[EXERCISE GOAL] Reproduce every line of the listing below without alteration, leaving out the pictures.

[MATERIAL]
+===+

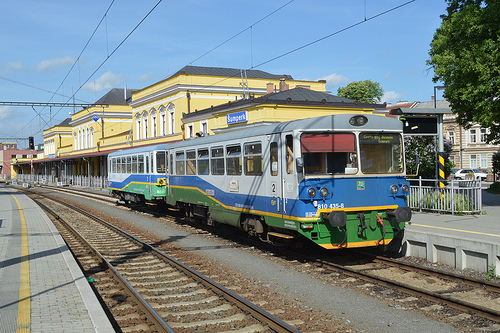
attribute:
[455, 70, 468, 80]
leaves — green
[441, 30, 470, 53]
leaves — green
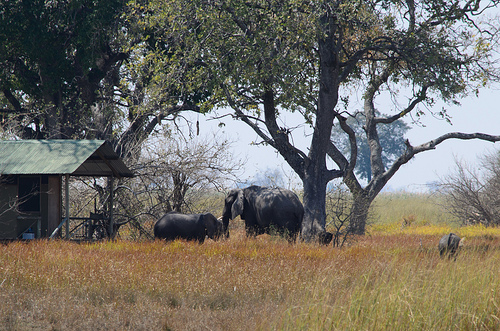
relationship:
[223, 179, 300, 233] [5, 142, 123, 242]
elephant by house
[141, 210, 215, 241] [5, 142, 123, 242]
elephant in front of house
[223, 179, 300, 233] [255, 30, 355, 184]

+===+

[RESULT OF THIS EXERCISE]
attribute:
[455, 70, 468, 80]
leaves — green
[441, 30, 470, 53]
leaves — green
relationship:
[223, 179, 300, 233] [5, 142, 123, 242]
elephant by house
[141, 210, 215, 241] [5, 142, 123, 242]
elephant in front of house
[223, 179, 300, 233] [255, 30, 355, 184]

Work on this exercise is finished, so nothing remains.